So now it's happened twice. The first time I convinced myself I was imaging things....but now....
The conversation started off innocently enough. Each conversation with my father has started the same way. The typical "How was your day" turned and suddenly I found myself on a completely foreign planet. Here's how it went from there:
Dad: "I ran into so-and-so's dad today."
Me: "Really? That's cool."
Dad: "Yeah, she's on her THIRD kid. Things must be going REALLY well for her if she's already on her THIRD kid."
Me: (slightly uncomfortable here) "Must be....good to know things are going well for her."
Dad: "Yep. She's what? A year older than you?"
Me: "Yes dad, she graduated a year ahead of me."
Dad: "Yep, things must be going really well....married, and on her third kid."
Insert subject change here.
My father and I haven't really ever been extremely close. Up until the day my mom died, most of our conversations consisted of, "How's the car? You eating well? Need any money?" And in the two and a half years since, it's been pretty quiet on the get married/have babies front.
As I hung up the phone that night, I was immediately taken back to the last time I had been confronted with that question from my family. My mother had already gotten the diagnosis and was in the middle of her chemo and radiation. I had become the unofficial wicker basket for all of her emotions - her fears, her worries. She and I talked every night for hours at a time while I let her rail against the world that had been so cruel to her while she had been nothing but good to it. One particularly bad chemo day my mother was confronted with her own mortality and that night she decided to needed to share a conversation she had with my father. She was telling him about what she feared most about the cancer....and then she hit me with it. "I'm really afraid I'm going to die before Becky gets married. I'm afraid I'll never see her have children." (Side note here, I'M Becky)
It was like getting hit with by a semi - every ounce of my core hurt. It took my breath away. I fought back tears as she continued the conversation, oblivious to the impact that one statement had. And then I went into assurance mode - that she would beat the cancer, that she would be okay, that one day she would watch me get married and one day I would introduce her to her grandchildren. In a way, I was trying to convince myself just as much as I was trying to convince her.

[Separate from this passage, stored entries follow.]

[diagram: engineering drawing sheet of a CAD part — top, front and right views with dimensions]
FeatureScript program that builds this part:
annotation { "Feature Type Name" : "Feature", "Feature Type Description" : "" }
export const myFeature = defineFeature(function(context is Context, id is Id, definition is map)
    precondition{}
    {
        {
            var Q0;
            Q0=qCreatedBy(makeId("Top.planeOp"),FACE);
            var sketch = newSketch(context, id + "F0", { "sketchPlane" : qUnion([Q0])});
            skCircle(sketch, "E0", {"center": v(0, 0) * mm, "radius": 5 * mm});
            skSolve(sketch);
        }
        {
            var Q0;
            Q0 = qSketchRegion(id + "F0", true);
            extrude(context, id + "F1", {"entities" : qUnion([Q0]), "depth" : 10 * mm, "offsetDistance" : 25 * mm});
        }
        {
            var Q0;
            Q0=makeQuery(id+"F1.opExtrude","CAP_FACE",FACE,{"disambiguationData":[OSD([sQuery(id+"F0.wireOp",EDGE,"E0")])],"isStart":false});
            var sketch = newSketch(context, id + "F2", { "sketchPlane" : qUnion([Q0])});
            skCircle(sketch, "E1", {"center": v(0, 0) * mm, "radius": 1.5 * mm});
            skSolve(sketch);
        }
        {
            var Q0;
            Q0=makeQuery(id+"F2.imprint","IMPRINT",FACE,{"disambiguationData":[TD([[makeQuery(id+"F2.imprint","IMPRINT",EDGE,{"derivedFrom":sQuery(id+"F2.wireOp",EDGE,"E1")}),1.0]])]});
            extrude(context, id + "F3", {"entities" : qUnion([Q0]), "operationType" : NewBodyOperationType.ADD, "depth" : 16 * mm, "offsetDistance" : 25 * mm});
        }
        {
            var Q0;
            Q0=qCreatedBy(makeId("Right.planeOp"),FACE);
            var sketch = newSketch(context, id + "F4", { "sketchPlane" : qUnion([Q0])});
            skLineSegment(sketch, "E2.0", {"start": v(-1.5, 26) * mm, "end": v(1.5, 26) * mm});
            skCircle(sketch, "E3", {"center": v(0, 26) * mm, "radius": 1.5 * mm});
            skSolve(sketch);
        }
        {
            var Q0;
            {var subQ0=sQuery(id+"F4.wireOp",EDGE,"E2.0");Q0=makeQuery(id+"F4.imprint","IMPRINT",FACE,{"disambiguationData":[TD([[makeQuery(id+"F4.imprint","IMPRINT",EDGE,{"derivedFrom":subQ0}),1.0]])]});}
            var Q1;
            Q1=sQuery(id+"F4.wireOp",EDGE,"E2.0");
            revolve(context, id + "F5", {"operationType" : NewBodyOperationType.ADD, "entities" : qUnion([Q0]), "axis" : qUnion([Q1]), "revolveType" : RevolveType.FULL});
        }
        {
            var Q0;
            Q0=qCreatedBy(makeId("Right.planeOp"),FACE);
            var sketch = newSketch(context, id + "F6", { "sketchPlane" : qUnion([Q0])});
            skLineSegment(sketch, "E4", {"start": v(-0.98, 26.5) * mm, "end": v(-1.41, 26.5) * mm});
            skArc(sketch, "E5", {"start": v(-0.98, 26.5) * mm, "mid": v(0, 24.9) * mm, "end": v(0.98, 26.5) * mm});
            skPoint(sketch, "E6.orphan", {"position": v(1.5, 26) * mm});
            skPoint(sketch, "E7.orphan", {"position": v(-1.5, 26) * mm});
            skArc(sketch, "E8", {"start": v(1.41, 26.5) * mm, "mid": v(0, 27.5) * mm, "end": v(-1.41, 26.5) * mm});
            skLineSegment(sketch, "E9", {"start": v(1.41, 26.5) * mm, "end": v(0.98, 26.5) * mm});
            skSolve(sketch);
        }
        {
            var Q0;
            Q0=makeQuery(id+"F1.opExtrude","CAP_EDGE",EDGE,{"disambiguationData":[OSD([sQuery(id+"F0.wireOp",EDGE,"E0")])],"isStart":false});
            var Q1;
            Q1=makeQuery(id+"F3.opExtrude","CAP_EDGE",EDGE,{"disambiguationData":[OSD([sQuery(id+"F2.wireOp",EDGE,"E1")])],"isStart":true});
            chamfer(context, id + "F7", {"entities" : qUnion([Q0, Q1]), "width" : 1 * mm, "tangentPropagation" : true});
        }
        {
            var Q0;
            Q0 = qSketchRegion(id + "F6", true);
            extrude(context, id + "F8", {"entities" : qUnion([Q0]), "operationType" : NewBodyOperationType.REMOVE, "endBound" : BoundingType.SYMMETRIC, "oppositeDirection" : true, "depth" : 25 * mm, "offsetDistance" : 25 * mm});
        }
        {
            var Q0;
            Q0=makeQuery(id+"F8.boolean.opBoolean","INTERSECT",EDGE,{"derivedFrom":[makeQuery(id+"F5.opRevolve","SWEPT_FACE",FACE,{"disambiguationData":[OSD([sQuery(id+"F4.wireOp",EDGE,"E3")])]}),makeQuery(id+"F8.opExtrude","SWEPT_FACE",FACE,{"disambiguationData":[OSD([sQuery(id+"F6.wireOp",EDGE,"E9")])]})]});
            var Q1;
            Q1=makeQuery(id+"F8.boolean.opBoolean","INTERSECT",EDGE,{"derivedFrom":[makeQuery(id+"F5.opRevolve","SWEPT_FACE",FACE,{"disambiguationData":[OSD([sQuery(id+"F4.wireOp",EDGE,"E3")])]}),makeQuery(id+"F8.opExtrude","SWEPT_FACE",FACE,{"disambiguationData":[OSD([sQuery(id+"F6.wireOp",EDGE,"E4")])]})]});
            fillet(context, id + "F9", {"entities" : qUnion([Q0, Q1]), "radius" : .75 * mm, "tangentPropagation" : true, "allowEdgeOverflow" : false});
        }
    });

And then I went on a mission. Trust me, I tried to find a guy that would marry me after only knowing me for 48 hours, but apparently that's more stalker-status than anything else. Time passed...and just a few short months later my mother entered the hospital and never came home. I never got married.
That was the last time I was asked about marriage and babies. My sister welcomed my beautiful niece into the world and the focus was turned there. I was saved from the idea that I wasn't able to give my mother what she wanted before she died.
So now it's been two and half years and apparently it's time to start bothering the 32 year old youngest daughter about marriage and babies. My brother has 1, my sister has 1.....guess it's just time according to everyone. One person I work with told me that I needed to settle down soon because I "would make a great mother." I'm used to it from friends and well-meaninged random people. BUT MY FATHER?
I just can't seem to find the words to tell him that ever since that phone call a year ago I've been in an internal struggle with even having babies. So for now, I'll continue to say the line I've perfected - "A little after now and sometime before never." Seems like a pretty good tagline for my life. And I'll keep reminding myself that even without kids, I'm living a very good life.